Prime95 was designed to take advantage of the then new Pentium based PC systems. The Pentium class of processor was a marked improvement over the 486 class. The following is a list of major performance enhancements.
- Superscalar architecture - The Pentium has two datapaths (pipelines) that allow it to complete two instructions per clock cycle in many cases. The main pipe (U) can handle any instruction, while the other (V) can handle the most common simple instructions. Some RISC proponents had argued that the "complicated" x86 instruction set would probably never be implemented by a tightly pipelined microarchitecture, much less by a dual pipeline design. The 486 and the Pentium demonstrated that this was indeed possible and feasible.
- 64-bit external databus doubles the amount of information possible to read or write on each memory access and therefore allows the Pentium to load its code cache faster than the 80486; it also allows faster access and storage of 64-bit and 80-bit x87 FPU data. Moving data into and out of the CPU is a major consideration for processing large numbers.

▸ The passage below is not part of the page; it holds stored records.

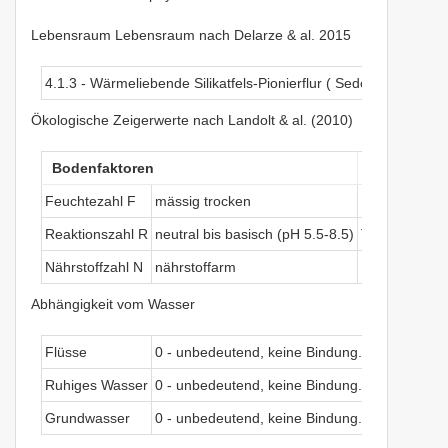
Lebensraum Lebensraum nach Delarze & al. 2015
4.1.3 - Wärmeliebende Silikatfels-Pionierflur ( Sedo-Veronicion)
Ökologische Zeigerwerte nach Landolt & al. (2010)
Bodenfaktoren
Klimafakto
Feuchtezahl F
mässig trocken
Lichtzahl L
Reaktionszahl R
neutral bis basisch (pH 5.5-8.5)
Temperaturza
Nährstoffzahl N
nährstoffarm
Kontinentalitä
Abhängigkeit vom Wasser
Flüsse
0 - unbedeutend, keine Bindung.
Ruhiges Wasser
0 - unbedeutend, keine Bindung.
Grundwasser
0 - unbedeutend, keine Bindung.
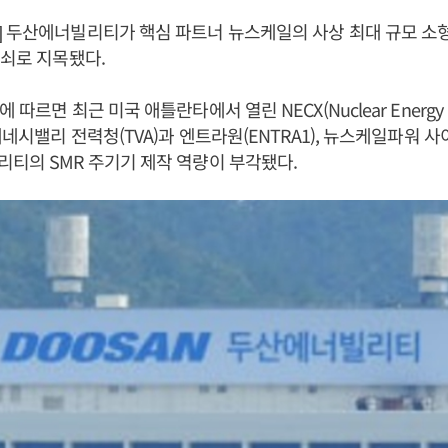
] 두산에너빌리티가 핵심 파트너 뉴스케일의 사상 최대 규모 소
열쇠로 지목됐다.
따르면 최근 미국 애틀란타에서 열린 NECX(Nuclear Energy Con
테네시밸리 전력청(TVA)과 엔트라원(ENTRA1), 뉴스케일파워 사
티의 SMR 주기기 제작 역량이 부각됐다.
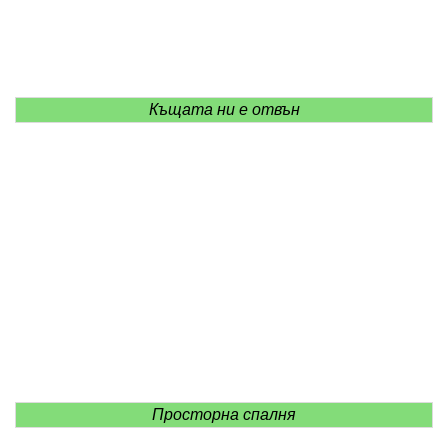
Къщата ни е отвън
Просторна спалня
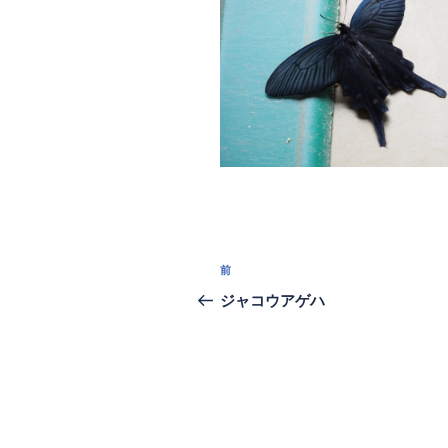
投
過
前
稿
去
ジャコウアゲハ
の
ナ
投
ビ
稿
ゲ
ー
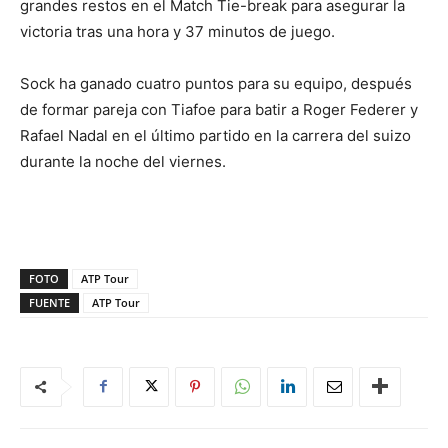
grandes restos en el Match Tie-break para asegurar la
victoria tras una hora y 37 minutos de juego.
Sock ha ganado cuatro puntos para su equipo, después
de formar pareja con Tiafoe para batir a Roger Federer y
Rafael Nadal en el último partido en la carrera del suizo
durante la noche del viernes.
FOTO
ATP Tour
FUENTE
ATP Tour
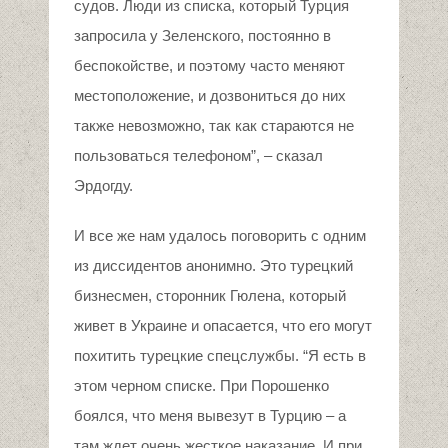
судов. Люди из списка, который Турция
запросила у Зеленского, постоянно в
беспокойстве, и поэтому часто меняют
местоположение, и дозвониться до них
также невозможно, так как стараются не
пользоваться телефоном”, – сказал
Эрдогду.
И все же нам удалось поговорить с одним
из диссидентов анонимно. Это турецкий
бизнесмен, сторонник Гюлена, который
живет в Украине и опасается, что его могут
похитить турецкие спецслужбы. “Я есть в
этом черном списке. При Порошенко
боялся, что меня вывезут в Турцию – а
там ждет очень жесткое наказание. И при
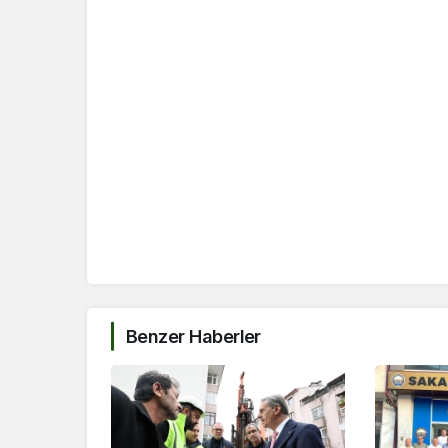
Benzer Haberler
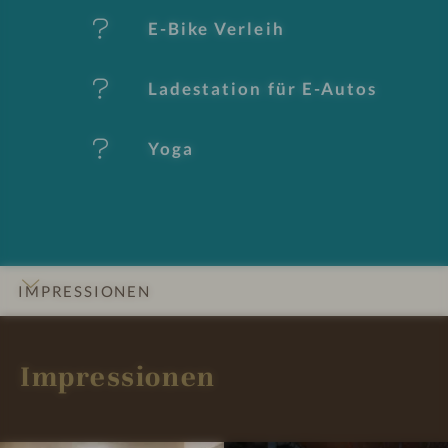
k
E-Bike Verleih
m
al
Ladestation für E-Autos
e
Yoga
IMPRESSIONEN
INFOS
DETAILS
ZIMMER & SUITEN
LAGE & ANREISE
Impressionen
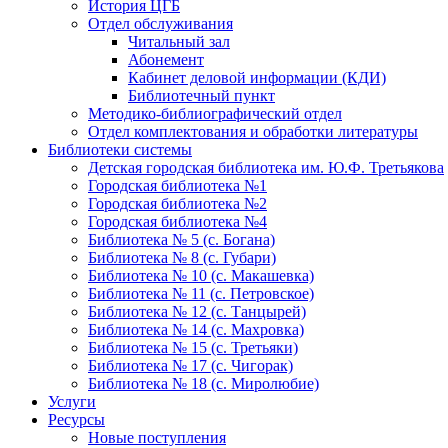
История ЦГБ
Отдел обслуживания
Читальный зал
Абонемент
Кабинет деловой информации (КДИ)
Библиотечный пункт
Методико-библиографический отдел
Отдел комплектования и обработки литературы
Библиотеки системы
Детская городская библиотека им. Ю.Ф. Третьякова
Городская библиотека №1
Городская библиотека №2
Городская библиотека №4
Библиотека № 5 (с. Богана)
Библиотека № 8 (с. Губари)
Библиотека № 10 (с. Макашевка)
Библиотека № 11 (с. Петровское)
Библиотека № 12 (с. Танцырей)
Библиотека № 14 (с. Махровка)
Библиотека № 15 (с. Третьяки)
Библиотека № 17 (с. Чигорак)
Библиотека № 18 (с. Миролюбие)
Услуги
Ресурсы
Новые поступления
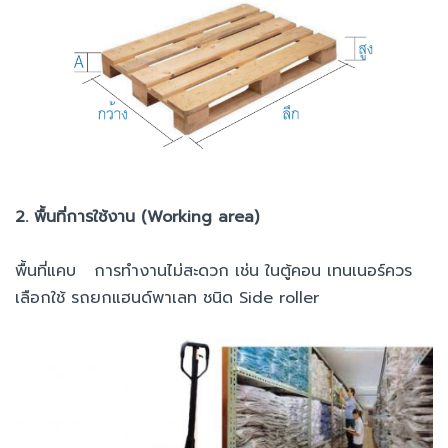
2. พื้นที่การใช้งาน (Working area)
พื้นที่แคบ การทำงานไม่สะดวก เช่น ในตู้คอน เทนเนอร์ควร
เลือกใช้ รถยกแฮนด์พาเลท ชนิด Side roller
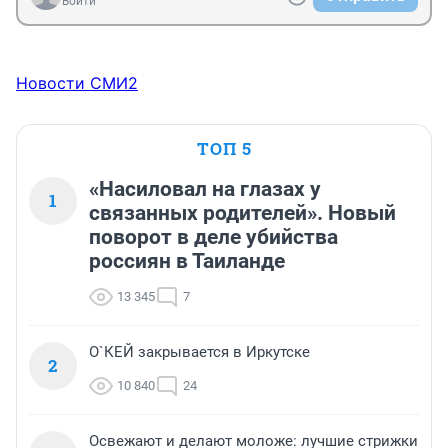
Войти
Новости СМИ2
ТОП 5
«Насиловал на глазах у
1
связанных родителей». Новый
поворот в деле убийства
россиян в Таиланде
13 345
7
О`КЕЙ закрывается в Иркутске
2
10 840
24
Освежают и делают моложе: лучшие стрижки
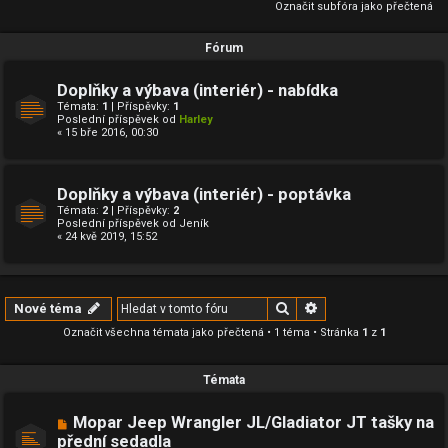
Označit subfóra jako přečtená
Fórum
Doplňky a výbava (interiér) - nabídka
Témata:
1
| Příspěvky:
1
Poslední příspěvek od
Harley
« 15 bře 2016, 00:30
Doplňky a výbava (interiér) - poptávka
Témata:
2
| Příspěvky:
2
Poslední příspěvek od
Jeník
« 24 kvě 2019, 15:52
Hledat
Pokročilé hledání
Nové téma
Označit všechna témata jako přečtená
• 1 téma • Stránka
1
z
1
Témata
Mopar Jeep Wrangler JL/Gladiator JT tašky na
přední sedadla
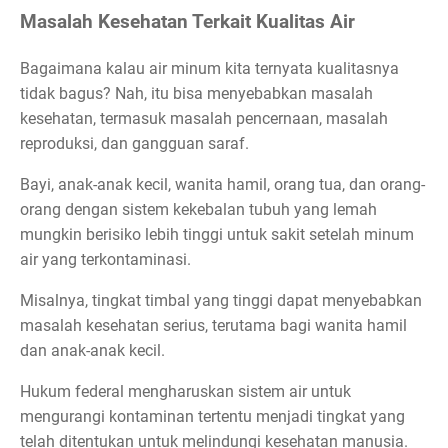
Masalah Kesehatan Terkait Kualitas Air
Bagaimana kalau air minum kita ternyata kualitasnya
tidak bagus? Nah, itu bisa menyebabkan masalah
kesehatan, termasuk masalah pencernaan, masalah
reproduksi, dan gangguan saraf.
Bayi, anak-anak kecil, wanita hamil, orang tua, dan orang-
orang dengan sistem kekebalan tubuh yang lemah
mungkin berisiko lebih tinggi untuk sakit setelah minum
air yang terkontaminasi.
Misalnya, tingkat timbal yang tinggi dapat menyebabkan
masalah kesehatan serius, terutama bagi wanita hamil
dan anak-anak kecil.
Hukum federal mengharuskan sistem air untuk
mengurangi kontaminan tertentu menjadi tingkat yang
telah ditentukan untuk melindungi kesehatan manusia.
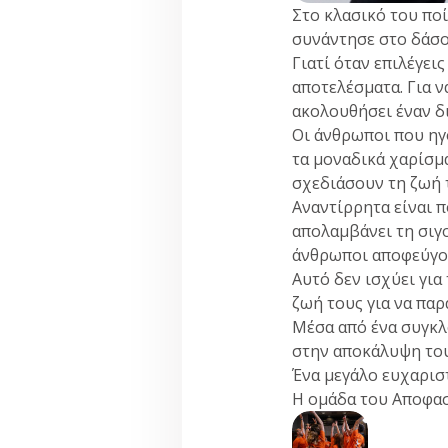
Στο κλασικό του πο
συνάντησε στο δάσος
Γιατί όταν επιλέγει
αποτελέσματα. Για ν
ακολουθήσει έναν δ
Οι άνθρωποι που ηγο
τα μοναδικά χαρίσμ
σχεδιάσουν τη ζωή 
Αναντίρρητα είναι 
απολαμβάνει τη σιγο
άνθρωποι αποφεύγου
Αυτό δεν ισχύει γι
ζωή τους για να πα
Μέσα από ένα συγκλ
στην αποκάλυψη του
Ένα μεγάλο ευχαρισ
Η ομάδα του Αποφα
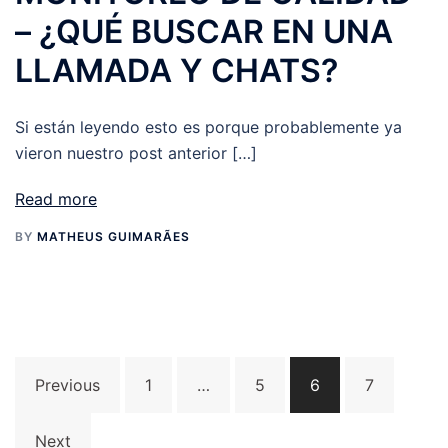
– ¿QUÉ BUSCAR EN UNA
LLAMADA Y CHATS?
Si están leyendo esto es porque probablemente ya
vieron nuestro post anterior […]
Read more
BY
MATHEUS GUIMARÃES
Posts
Previous
1
…
5
6
7
navigation
Next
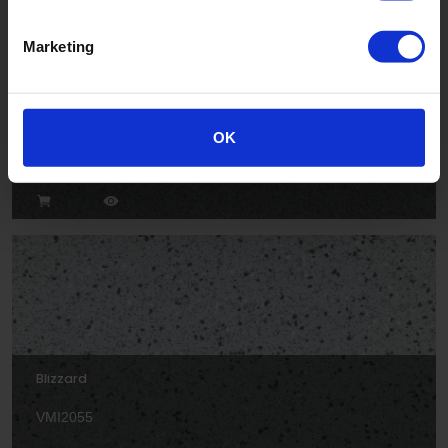
Marketing
Cloud
OK
VM2014
Blizzard
VMI2055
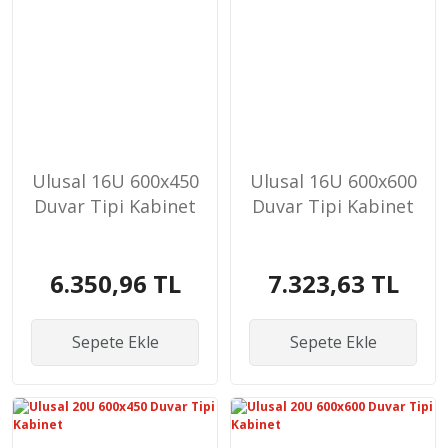
Ulusal 16U 600x450
Ulusal 16U 600x600
Duvar Tipi Kabinet
Duvar Tipi Kabinet
6.350,96 TL
7.323,63 TL
Sepete Ekle
Sepete Ekle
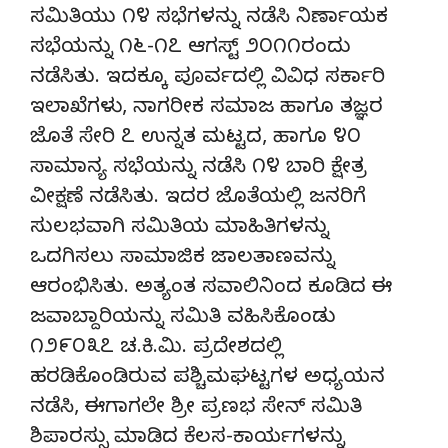
ಸಮಿತಿಯು ೧೪ ಸಭೆಗಳನ್ನು ನಡೆಸಿ ನಿರ್ಣಾಯಕ
ಸಭೆಯನ್ನು ೧೬-೧೭ ಆಗಸ್ಟ್ ೨೦೧೧ರಂದು
ನಡೆಸಿತು. ಇದಕ್ಕೂ ಪೂರ್ವದಲ್ಲಿ ವಿವಿಧ ಸರ್ಕಾರಿ
ಇಲಾಖೆಗಳು, ನಾಗರೀಕ ಸಮಾಜ ಹಾಗೂ ತಜ್ಞರ
ಜೊತೆ ಸೇರಿ ೭ ಉನ್ನತ ಮಟ್ಟದ, ಹಾಗೂ ೪೦
ಸಾಮಾನ್ಯ ಸಭೆಯನ್ನು ನಡೆಸಿ ೧೪ ಬಾರಿ ಕ್ಷೇತ್ರ
ವೀಕ್ಷಣೆ ನಡೆಸಿತು. ಇದರ ಜೊತೆಯಲ್ಲಿ ಜನರಿಗೆ
ಸುಲಭವಾಗಿ ಸಮಿತಿಯ ಮಾಹಿತಿಗಳನ್ನು
ಒದಗಿಸಲು ಸಾಮಾಜಿಕ ಜಾಲತಾಣವನ್ನು
ಆರಂಭಿಸಿತು. ಅತ್ಯಂತ ಸವಾಲಿನಿಂದ ಕೂಡಿದ ಈ
ಜವಾಬ್ದಾರಿಯನ್ನು ಸಮಿತಿ ವಹಿಸಿಕೊಂಡು
೧೨೯೦೩೭ ಚ.ಕಿ.ಮಿ. ಪ್ರದೇಶದಲ್ಲಿ
ಹರಡಿಕೊಂಡಿರುವ ಪಶ್ಚಿಮಘಟ್ಟಗಳ ಅಧ್ಯಯನ
ನಡೆಸಿ, ಈಗಾಗಲೇ ಶ್ರೀ ಪ್ರಣಭ ಸೇನ್ ಸಮಿತಿ
ಶಿಪಾರಸ್ಸು ಮಾಡಿದ ಕೆಲಸ-ಕಾರ್ಯಗಳನ್ನು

- Much faster FPU. Some instructions showed an enormous improvement, most notably FMUL, with up to 15 times higher throughput than in the 80486 FPU. The Pentium is also able to execute a FXCH ST(x) instruction in parallel with an ordinary (arithmetical or load/store) FPU instruction. Since Prime95 uses the FPU very heavily, these improvements were important.
- A faster fully hardware-based multiplier makes instructions such as MUL and IMUL several times as fast (and more predictable) than in the 80486; the execution time is reduced from 13~42 clock cycles down to 10~11 for 32-bit operands.